▶ [Input]:
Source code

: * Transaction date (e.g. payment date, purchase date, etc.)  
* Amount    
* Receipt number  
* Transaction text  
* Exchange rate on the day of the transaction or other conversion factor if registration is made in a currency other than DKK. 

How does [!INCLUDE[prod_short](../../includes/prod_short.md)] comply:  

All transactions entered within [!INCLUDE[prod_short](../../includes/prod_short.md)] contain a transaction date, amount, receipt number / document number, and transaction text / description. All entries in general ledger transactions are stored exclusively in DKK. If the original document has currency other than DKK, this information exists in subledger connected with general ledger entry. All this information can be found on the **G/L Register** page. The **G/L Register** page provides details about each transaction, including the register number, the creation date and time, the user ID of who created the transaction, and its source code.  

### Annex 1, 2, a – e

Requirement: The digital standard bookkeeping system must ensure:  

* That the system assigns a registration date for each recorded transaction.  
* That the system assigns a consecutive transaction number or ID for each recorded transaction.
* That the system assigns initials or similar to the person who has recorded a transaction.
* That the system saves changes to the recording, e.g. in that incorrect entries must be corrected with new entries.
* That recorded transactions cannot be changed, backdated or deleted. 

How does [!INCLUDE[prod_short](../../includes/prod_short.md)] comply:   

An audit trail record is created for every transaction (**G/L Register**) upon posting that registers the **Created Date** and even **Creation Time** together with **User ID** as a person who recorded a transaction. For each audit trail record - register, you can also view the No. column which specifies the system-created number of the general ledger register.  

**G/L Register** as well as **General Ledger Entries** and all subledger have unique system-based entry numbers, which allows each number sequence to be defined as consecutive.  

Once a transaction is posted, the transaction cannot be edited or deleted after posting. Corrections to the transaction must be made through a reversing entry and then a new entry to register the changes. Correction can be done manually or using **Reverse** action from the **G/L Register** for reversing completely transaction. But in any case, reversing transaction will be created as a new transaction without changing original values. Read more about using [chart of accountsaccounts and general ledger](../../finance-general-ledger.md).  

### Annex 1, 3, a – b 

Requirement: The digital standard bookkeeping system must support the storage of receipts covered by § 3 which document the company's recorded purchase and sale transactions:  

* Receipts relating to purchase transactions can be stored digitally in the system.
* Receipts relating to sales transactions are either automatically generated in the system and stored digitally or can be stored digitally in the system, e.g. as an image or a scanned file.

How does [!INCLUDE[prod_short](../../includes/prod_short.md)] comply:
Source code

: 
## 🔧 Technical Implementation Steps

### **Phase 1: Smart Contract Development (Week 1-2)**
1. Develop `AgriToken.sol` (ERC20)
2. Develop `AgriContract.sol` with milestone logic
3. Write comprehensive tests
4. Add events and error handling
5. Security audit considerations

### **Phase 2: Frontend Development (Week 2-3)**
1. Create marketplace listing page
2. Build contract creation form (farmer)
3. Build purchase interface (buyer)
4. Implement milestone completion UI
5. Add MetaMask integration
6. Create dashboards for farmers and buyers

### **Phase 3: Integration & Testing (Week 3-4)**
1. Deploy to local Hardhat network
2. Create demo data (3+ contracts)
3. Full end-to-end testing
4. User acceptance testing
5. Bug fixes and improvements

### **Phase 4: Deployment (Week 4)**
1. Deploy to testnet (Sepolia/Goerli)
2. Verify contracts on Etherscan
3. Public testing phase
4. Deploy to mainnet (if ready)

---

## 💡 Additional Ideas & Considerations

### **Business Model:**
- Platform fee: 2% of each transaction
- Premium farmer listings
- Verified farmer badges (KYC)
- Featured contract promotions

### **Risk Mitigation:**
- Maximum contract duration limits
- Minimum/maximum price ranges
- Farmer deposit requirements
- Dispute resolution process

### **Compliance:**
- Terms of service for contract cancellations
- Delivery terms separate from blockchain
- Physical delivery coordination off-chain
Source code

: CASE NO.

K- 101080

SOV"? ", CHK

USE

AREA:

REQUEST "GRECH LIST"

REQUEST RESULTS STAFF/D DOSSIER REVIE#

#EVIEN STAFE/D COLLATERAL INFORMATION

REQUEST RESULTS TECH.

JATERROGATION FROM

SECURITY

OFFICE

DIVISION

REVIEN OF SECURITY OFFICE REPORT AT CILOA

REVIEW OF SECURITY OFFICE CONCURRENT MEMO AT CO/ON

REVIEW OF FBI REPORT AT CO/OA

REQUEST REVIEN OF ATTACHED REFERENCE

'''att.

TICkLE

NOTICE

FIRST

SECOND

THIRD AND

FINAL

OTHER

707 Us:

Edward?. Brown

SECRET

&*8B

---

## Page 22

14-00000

▶ [Task]: In full and without deviation, reproduce the entries above.

▶ [Result of the task]:
Source code

: * Transaction date (e.g. payment date, purchase date, etc.)  
* Amount    
* Receipt number  
* Transaction text  
* Exchange rate on the day of the transaction or other conversion factor if registration is made in a currency other than DKK. 

How does [!INCLUDE[prod_short](../../includes/prod_short.md)] comply:  

All transactions entered within [!INCLUDE[prod_short](../../includes/prod_short.md)] contain a transaction date, amount, receipt number / document number, and transaction text / description. All entries in general ledger transactions are stored exclusively in DKK. If the original document has currency other than DKK, this information exists in subledger connected with general ledger entry. All this information can be found on the **G/L Register** page. The **G/L Register** page provides details about each transaction, including the register number, the creation date and time, the user ID of who created the transaction, and its source code.  

### Annex 1, 2, a – e

Requirement: The digital standard bookkeeping system must ensure:  

* That the system assigns a registration date for each recorded transaction.  
* That the system assigns a consecutive transaction number or ID for each recorded transaction.
* That the system assigns initials or similar to the person who has recorded a transaction.
* That the system saves changes to the recording, e.g. in that incorrect entries must be corrected with new entries.
* That recorded transactions cannot be changed, backdated or deleted. 

How does [!INCLUDE[prod_short](../../includes/prod_short.md)] comply:   

An audit trail record is created for every transaction (**G/L Register**) upon posting that registers the **Created Date** and even **Creation Time** together with **User ID** as a person who recorded a transaction. For each audit trail record - register, you can also view the No. column which specifies the system-created number of the general ledger register.  

**G/L Register** as well as **General Ledger Entries** and all subledger have unique system-based entry numbers, which allows each number sequence to be defined as consecutive.  

Once a transaction is posted, the transaction cannot be edited or deleted after posting. Corrections to the transaction must be made through a reversing entry and then a new entry to register the changes. Correction can be done manually or using **Reverse** action from the **G/L Register** for reversing completely transaction. But in any case, reversing transaction will be created as a new transaction without changing original values. Read more about using [chart of accountsaccounts and general ledger](../../finance-general-ledger.md).  

### Annex 1, 3, a – b 

Requirement: The digital standard bookkeeping system must support the storage of receipts covered by § 3 which document the company's recorded purchase and sale transactions:  

* Receipts relating to purchase transactions can be stored digitally in the system.
* Receipts relating to sales transactions are either automatically generated in the system and stored digitally or can be stored digitally in the system, e.g. as an image or a scanned file.

How does [!INCLUDE[prod_short](../../includes/prod_short.md)] comply:
Source code

: 
## 🔧 Technical Implementation Steps

### **Phase 1: Smart Contract Development (Week 1-2)**
1. Develop `AgriToken.sol` (ERC20)
2. Develop `AgriContract.sol` with milestone logic
3. Write comprehensive tests
4. Add events and error handling
5. Security audit considerations

### **Phase 2: Frontend Development (Week 2-3)**
1. Create marketplace listing page
2. Build contract creation form (farmer)
3. Build purchase interface (buyer)
4. Implement milestone completion UI
5. Add MetaMask integration
6. Create dashboards for farmers and buyers

### **Phase 3: Integration & Testing (Week 3-4)**
1. Deploy to local Hardhat network
2. Create demo data (3+ contracts)
3. Full end-to-end testing
4. User acceptance testing
5. Bug fixes and improvements

### **Phase 4: Deployment (Week 4)**
1. Deploy to testnet (Sepolia/Goerli)
2. Verify contracts on Etherscan
3. Public testing phase
4. Deploy to mainnet (if ready)

---

## 💡 Additional Ideas & Considerations

### **Business Model:**
- Platform fee: 2% of each transaction
- Premium farmer listings
- Verified farmer badges (KYC)
- Featured contract promotions

### **Risk Mitigation:**
- Maximum contract duration limits
- Minimum/maximum price ranges
- Farmer deposit requirements
- Dispute resolution process

### **Compliance:**
- Terms of service for contract cancellations
- Delivery terms separate from blockchain
- Physical delivery coordination off-chain
Source code

: CASE NO.

K- 101080

SOV"? ", CHK

USE

AREA:

REQUEST "GRECH LIST"

REQUEST RESULTS STAFF/D DOSSIER REVIE#

#EVIEN STAFE/D COLLATERAL INFORMATION

REQUEST RESULTS TECH.

JATERROGATION FROM

SECURITY

OFFICE

DIVISION

REVIEN OF SECURITY OFFICE REPORT AT CILOA

REVIEW OF SECURITY OFFICE CONCURRENT MEMO AT CO/ON

REVIEW OF FBI REPORT AT CO/OA

REQUEST REVIEN OF ATTACHED REFERENCE

'''att.

TICkLE

NOTICE

FIRST

SECOND

THIRD AND

FINAL

OTHER

707 Us:

Edward?. Brown

SECRET

&*8B

---

## Page 22

14-00000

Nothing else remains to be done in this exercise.